Ils coulent. Ils suintent. Leurs limites sont indéfinissables.
Les champignons, voyez-vous, ne se comportent tout
simplement pas comme des organismes devraient se comporter. Ils coulent. Ils
suintent. Leurs limites sont indéfinissables. Ils emplissent l’air de leurs
spores et infiltrent le sol avec leurs sinuosités. Leurs fibres semblent s’y
ramifier, s’y étendre. Ce que nous voyons à la surface du sol ne sont que des
organes de fructifications […]
Mais il en va également ainsi avec les
hommes. Ils ne vivent pas à l'intérieur de leurs corps, comme les théoriciens
de la société se plaisent à l'affirmer Leurs traces s'impriment sur le sol, via
leurs empreintes, leurs sentiers et leurs pistes ; leur souffle se mêle à
l'atmosphère.

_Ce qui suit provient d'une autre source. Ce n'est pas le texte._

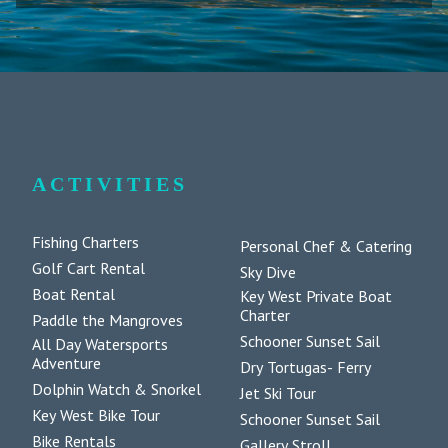
ACTIVITIES
Fishing Charters
Personal Chef & Catering
Golf Cart Rental
Sky Dive
Boat Rental
Key West Private Boat
Charter
Paddle the Mangroves
Schooner Sunset Sail
All Day Watersports
Adventure
Dry Tortugas- Ferry
Dolphin Watch & Snorkel
Jet Ski Tour
Key West Bike Tour
Schooner Sunset Sail
Bike Rentals
Gallery Stroll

C'est pourquoi j'en suis venu à interroger ce que nous entendons
par "environnement", pour finalement ne plus le concevoir comme ce
qui entoure (ce qui est "là-dehors" et non "ici dedans") mais
comme une zone d'interpénétration à l'intérieur de laquelle nos vies et celles
des autres s'entremêlent en un ensemble homogène.